Not quite. Gordon and Trenchard expect people to reach reasonable conclusions, and therefore they must be guided by right reason before deciding to rebel. More than a year after the letters outlined above were written, there was a period of turmoil as certain clergy and other disaffected religious minorities began clamoring for change within the Established Church. In his 129th letter, Cato firmly slams the door on the idea that any of their murmurings for revolution were in any way justified.
For God’s sake, Gentlemen, think what you are doing: Your lives, your estates, your religion, your conscience, your trade, your country, your honour, are all at stake, and you are wantonly throwing them all away; you are pursuing a false and miserable shadow; and it would be happy for you, were it only a shadow: In reality, you are going to catch in your embraces, superstition, beggary, and servitude. I approve your love and pursuit of liberty, which ever was, and ever will be, a grateful and charming sound in my ears; and I will be always ready to lead you, or to follow you, in that virtuous and noble pursuit. This is wisdom! This is honour! But honour is to be acquired by honourable means, and not by rapine, perjury, and murder.
In this particular case revolution would subject the people of Great Britain to worse rule. He urges the audience to recognize how blessed they are to be citizens of a free and prosperous country.
You are born, Gentlemen, to liberty; and from it you derive all the blessings which you possess. Pray, what affection have these your leaders ever shewn to the cause of liberty? It is plain that they have never taken the sacred sound into their mouths, but to profane it; nor pretended to cherish it, but in order to destroy it, and make it an unnatural ladder to tyranny. As often as dominion has been in their own hands, liberty became a crime, and a sign of sedition; and as often as they wanted to destroy power, that is, as often as they were out of it, they prostituted the spirit of liberty to the service of treason. Hence their late cries for liberty, to animate you against a government that protected it; and under the pretence of affecting liberty, to introduce a tyranny that would destroy the soul, body and property. They could, however, have made no dangerous progress in this mischief and hypocrisy, if those who have always professed, and whose interest it would have been always to have supported and practised, free and beneficent principles, had not deserted those principles, and armed by that desertion the enemies to all that is good and virtuous, with an opportunity of turning liberty upon herself. Let the real friends to the government support the maxims upon which it stands, and upon which only it can stand, and they have nothing to fear from the well or ill-grounded popularity of its enemies.

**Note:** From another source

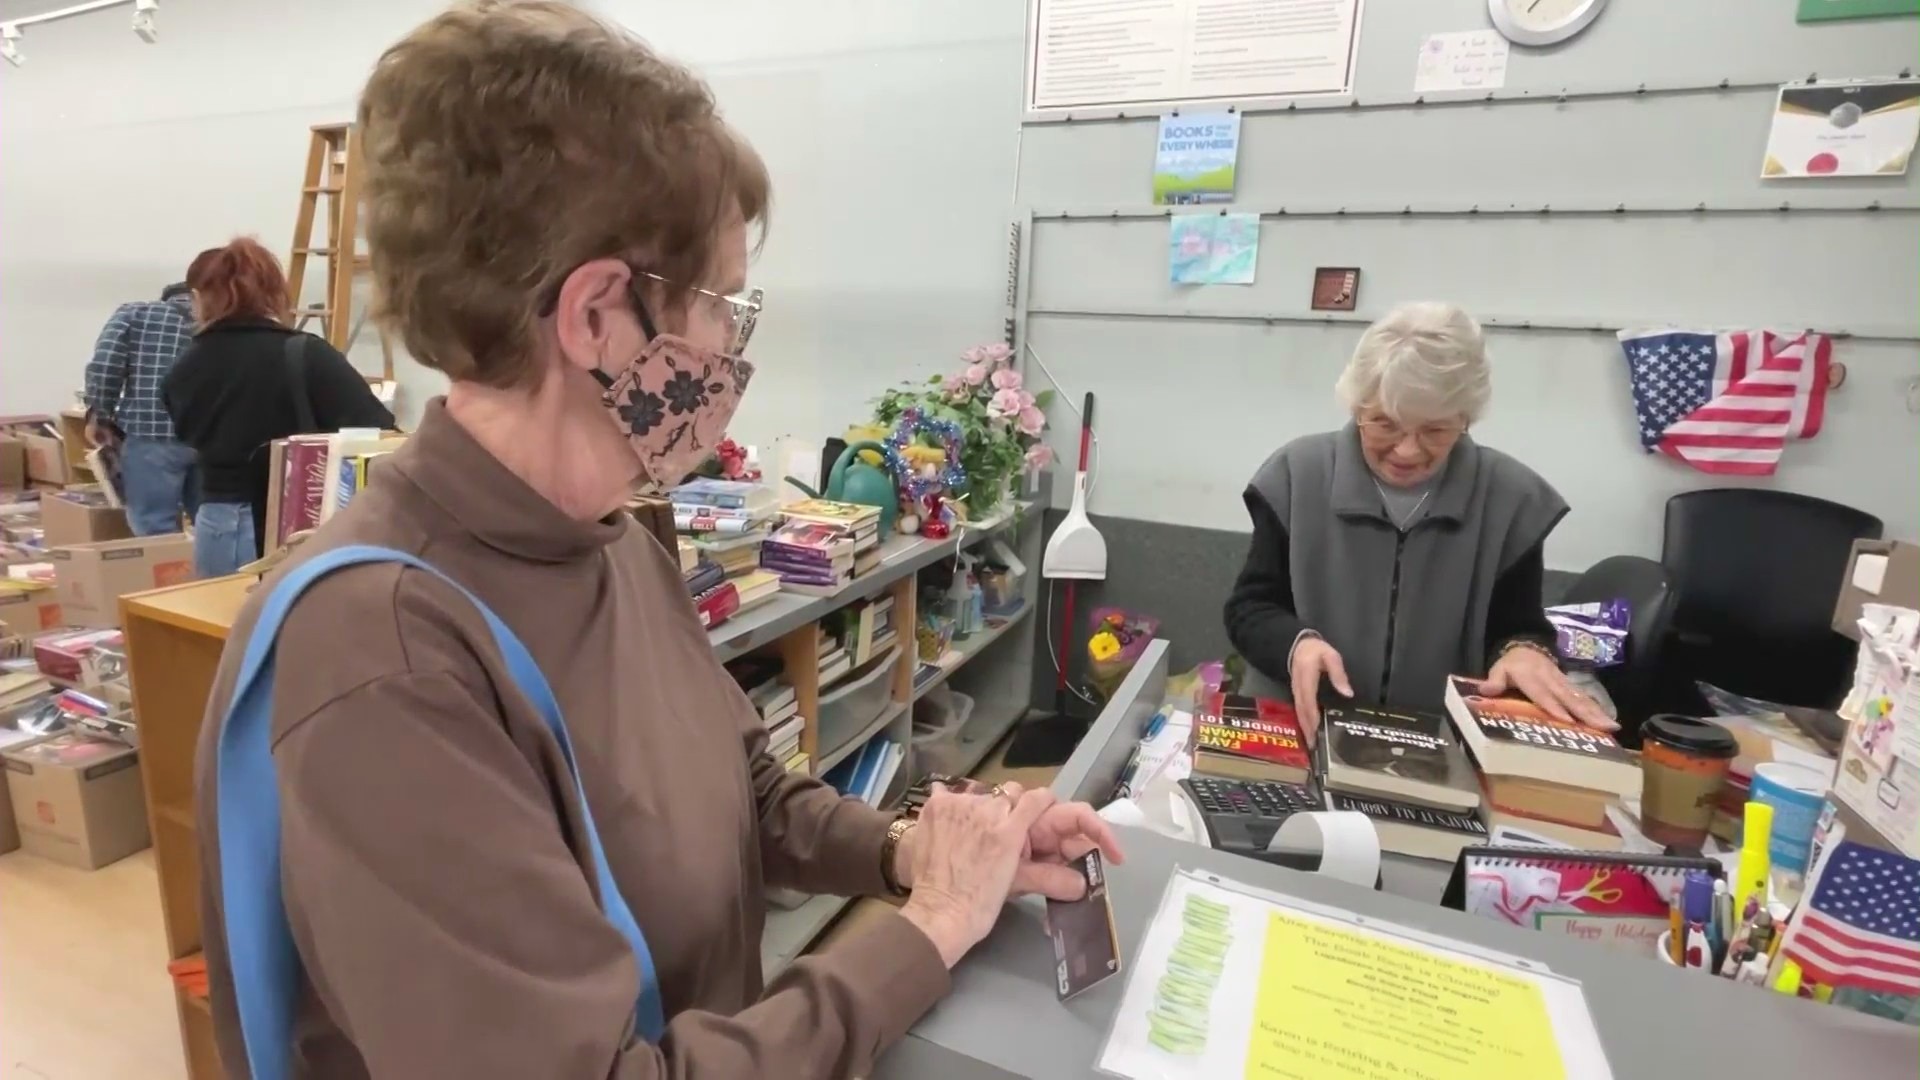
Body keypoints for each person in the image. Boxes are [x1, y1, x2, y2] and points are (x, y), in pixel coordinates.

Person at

Though addressing a specific situation, Cato tempers the revolutionary spirit. It is not enough to merely feel downtrodden. One must soberly reflect upon his current situation. Then, and only then, can an individual or a people make a reasoned decision about revolution. Given the context of Great Britain at the time, any calls for revolution were thus unreasonable.
It can certainly be objected that Gordon and Trenchard have not adequately addressed concerns about the abuse of this right of revolution. They are leaving too much up to the arbitrary whims of subjects themselves. I would suspect that they would respond that a consequence of liberty is for people to get it wrong, but that the alternative would be far worse as it would be an invitation to continued tyrannical rule with no opportunity for redress.